Description of Intervention Implementation

Regarding poor sanitation, the first procedure was to organize a meeting with the locals and explain to them the health hazards that threatened them due to poor hygiene. They were taught on safe disposal measures and home cleanliness. They were further enlightened on personal hygiene measures, such as washing hands as the basis for disease prevention. The team then mobilized youths to dig pits where waste products would be thrown away and burnt.

The team visited the factories concerned with waste disposal to water sources and had a meeting with their management. They agreed to comply, and the project expected that the river water would be safe for drinking after three months of treatment. The team hired water cleaning services to remove waste from the rivers and treat the water for it to be safe for domestic use.

Evaluation of the Effectiveness of the Intervention

Three months after the assessment and implementation of the project, the team went back to evaluate the effectiveness of the interventions that had been recommended. The remarkable immediate changes included the cleanliness of the water resources and expansion of the reservoirs. The public hospitals showed a decrease in the proportion of individuals admitted for airborne and waterborne diseases. Such observation was a result of improved sanitation in the region. There was also a reduction in diseases caused by clinical wastes.

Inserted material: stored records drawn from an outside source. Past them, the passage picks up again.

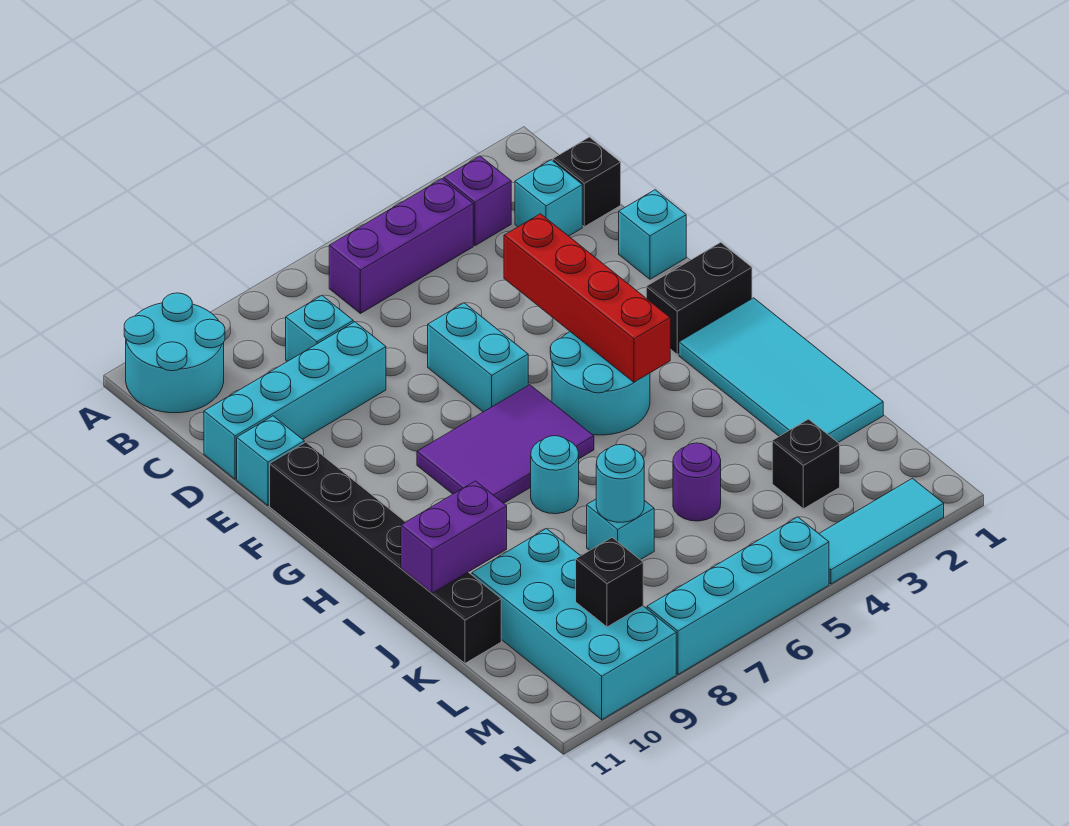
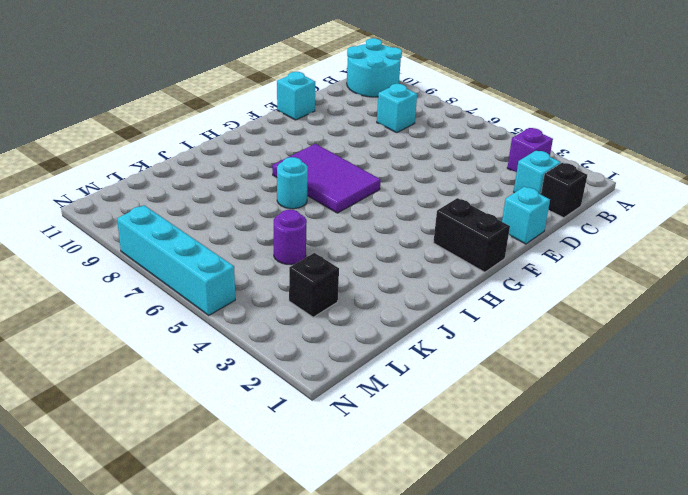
none -> purple brick B4:B6 level 1
none -> cyan brick D8:D11 level 1
none -> cyan brick E6:F6 level 1

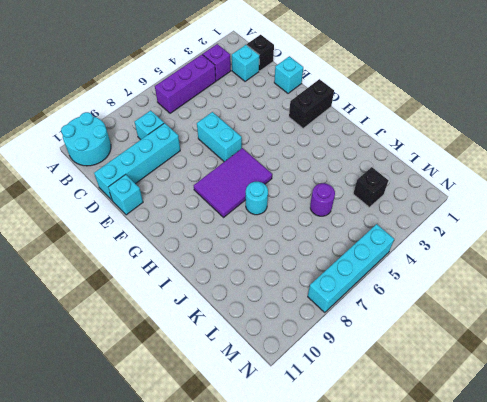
none -> black brick F11:K11 level 1
none -> cyan round brick G4:H5 level 1
none -> cyan tile H1:K2 level 1

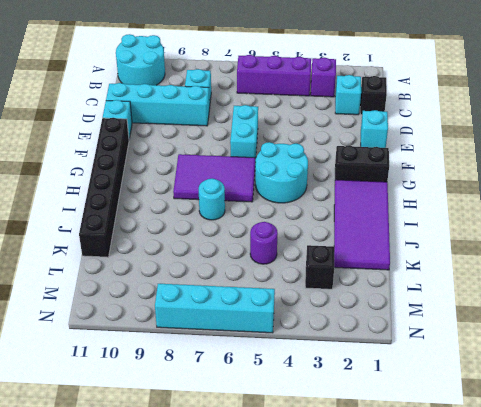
purple tile H1:K2 level 1 -> cyan tile H1:K2 level 1
none -> cyan brick K7 level 1
none -> cyan brick K9:N10 level 1
none -> cyan tile N2:N4 level 1

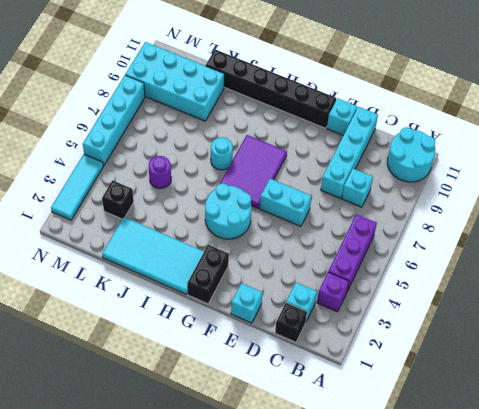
none -> cyan brick K7 level 1
none -> red brick E4:H4 level 2
none -> purple brick J10:J11 level 2

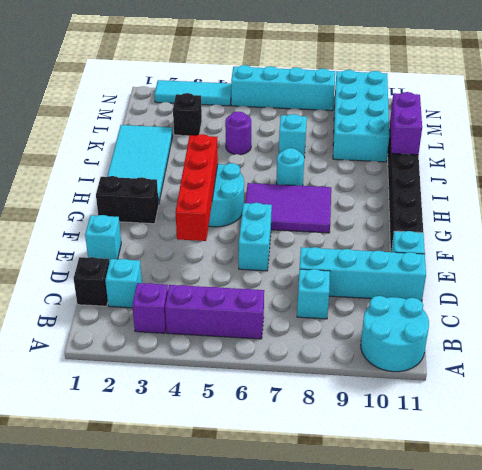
purple brick J11:K11 level 2 -> purple brick J10:J11 level 2
none -> cyan round brick K7 level 2
none -> black brick M9 level 2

The agricultural sector revealed an improvement, which resulted in the fact that the locals planted more crop types than before due to the readily available water. Most of the community members became engaged in farming and the trade of farm products. These activities were helpful in ensuring food security for the community.

The general economic development took a longer time except for the agricultural activities. The recruitment and training of people who would work in the oil mines were slow due to the slow reactions of the government. Though, after one year the community began to experience benefits from the mines. The developed economy enabled the Dinka people to admit their children to higher learning establishments. There was a 20 percent increase in the admission to the surrounding public institutions.

In conclusion, it is clear that the project was effective in solving the issues disturbing the Dinka community. The one-year results are recommendable, since the previous conditions of the region were negative and harmful. Thus, the care plan and disaster management plan can be used in any other community experiencing the same problems.